Nets Post-Up is a stream of consciousness post without editing. Luckily, the author can filter profanity, possesses excellent grammar, and isn’t lazy about spelling. Basically, he’s amazing.
On January 19, 2011, New Jersey Nets majority owner Mikhail Prokhorov cut ties to any deal involving the Denver Nuggets’ Carmelo Anthony. It came as somewhat of a surprise considering how seemingly desperate the Nets were in order to acquire the prolific scorer in that the Nets would be giving up a lot for a player that, at that point, said he wanted to play for the New York Knicks along with Amar’e Stoudemire (and eventually, Chris Paul). Plus, it seemed that Prokhorov wanted a marketable player for the eventual move to Brooklyn.
So, with the ‘Melo mess behind the Nets, how has the team fared since? Before the proclamation of trade termination from Prokhorov, the Nets were sitting ugly at 10-31, an unimpressive .244 winning percentage. Since January 19th, the Nets have gone 7-7 (.500) to up their record to 17-38 (.309). And, coincidentally, the Nuggets since this same period of time? A comparable 8-7. Who needs ‘Melo when you have some peace of mind knowing you’ll still be around?
Speaking of which, let’s take a look at the main player that would have gone away from the Nets and how he’s performed since.
Of course when we talk about any Nets player that could have been gone for ‘Melo, we have to start with Favors, the young talent the Nuggets were looking for. In the past 14 games, Favors averaged 21.6 minutes, 6.2 points on 44.4% shooting from the floor (36-81) and 60.0% from the free-throw line (15-25). He’s also pulled down 6.2 rebounds, blocked 1.2 shots and averaged 2.9 fouls. However, when you work that foul average per 48 minutes, Favors averages 6.4 personals, well above the number of fouls before having to leave the game.
In this 14 game span, Favors has only scored in double-digits once (12 on 1/19 vs. Utah Jazz) and grabbed double-digits boards only twice (11 on 2/2 vs. Philadelphia 76ers; 2/12 vs. New York Knicks). He’s scored only two points twice (1/26 vs. Memphis Grizzlies; 2/6 vs. Indiana Pacers) and scored only four points on three other occasions. He’s had a particular hard time shooting from the field in February (six games), going 11-for-37, a less than spectacular 29.7% success rate of putting the ball in the basket. It’s easily his worst shooting percentage month and subsequently, it’s also the worst scoring average month (4.7). But on the bright side, Favors is producing a season-high for a month in blocks (1.3) and bringing down a respectable 7.4 rebounds per.

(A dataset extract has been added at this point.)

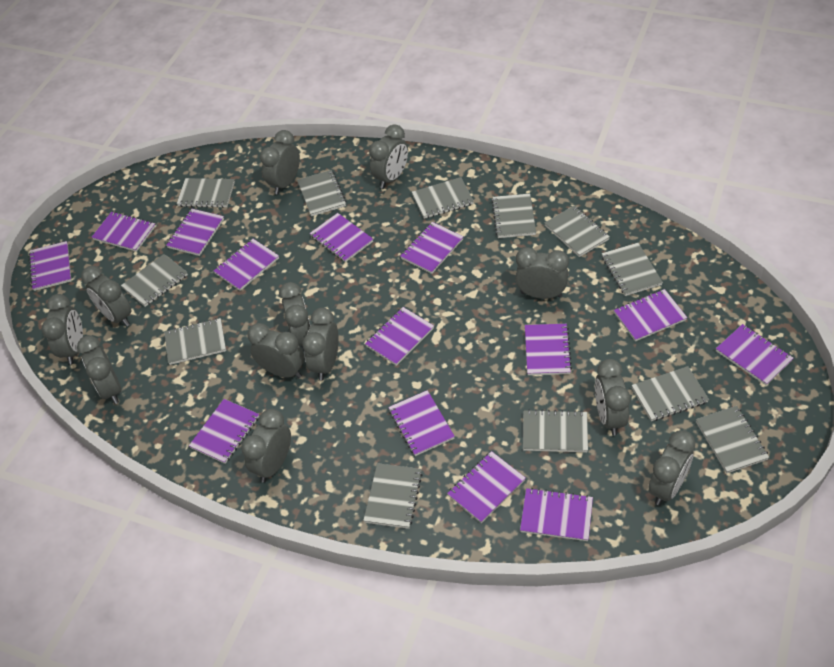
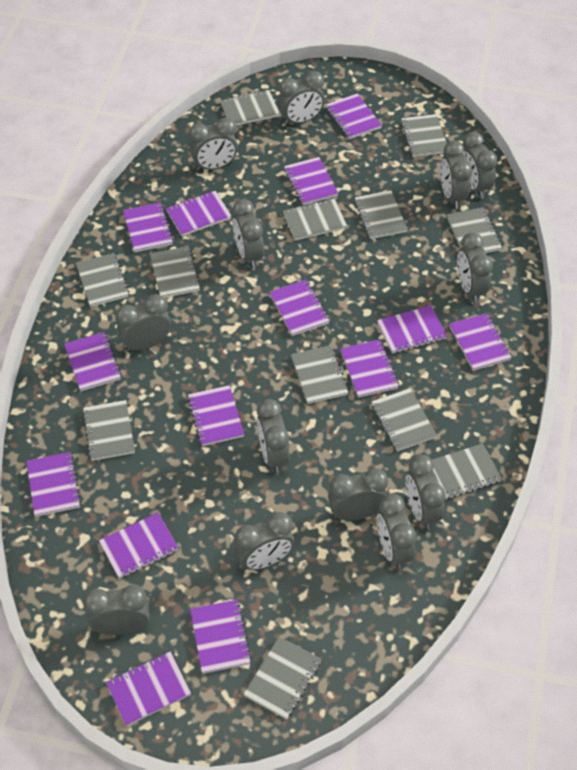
grey clock: [41,294,83,364] [77,336,121,404] [81,266,132,327] [241,409,291,483] [247,323,304,378] [260,130,300,194] [279,282,311,353] [302,308,339,380] [369,124,408,189] [515,247,569,299] [595,359,630,435] [648,430,696,505] = 12 -> [83,585,149,635] [116,294,171,352] [189,117,238,171] [232,199,264,268] [234,512,294,570] [257,399,290,473] [278,71,325,126] [328,468,388,520] [377,494,416,570] [405,455,446,530] [440,141,472,209] [457,232,493,303] [462,132,498,199] = 13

I’d like to suggest that Favors hit a rookie wall, but he hasn’t played enough minutes to say that due to foul trouble! In all seriousness, it doesn’t look like Favors has gotten tired at all during the season as he always remains active, especially in the post. He just doesn’t get the ball enough and maybe he should. In the Nets’ last game versus the Knicks, Favors took 10 shots, which accounted for about 12.5% of his shots in the last 14 games. Sure he only made three of those 10 shots, but he kept moving and also grabbed 14 boards and almost ended up with a double-double, scoring nine points.
At this point, Favors is undoubtedly still a project and his team’s faith in him, by not shipping him off to Denver, hasn’t done anything to improve his production. In fact, Favors has fell off a bit. Perhaps, it’s goes from one worry (when will he be traded) to another (now there are expectations that need to be met) for Favors. It’s hard to tell with him as he’s basically stone-faced showing no emotion, which has been a complaint about Favors. So, what needs to be done in order for said expectations to be met?
How about some patience? Favors has shown enough flashes that he warrants some time. In fact, it’s not like the Nets have anything to play for other than pride. The team will let him make his mistakes (and he’s made them) as part of his growth in the NBA and it will pay off… eventually. However, I do think it will be sooner rather than later. I know a lot of Nets fans are sick of hearing about the upside, but this is a young team, Favors is the youngest player in the NBA, and he’s one of those Southern people that need to catch up a little bit with the NY area lifestyle.
I’m still glad that we kept Favors and said no to ‘Melo.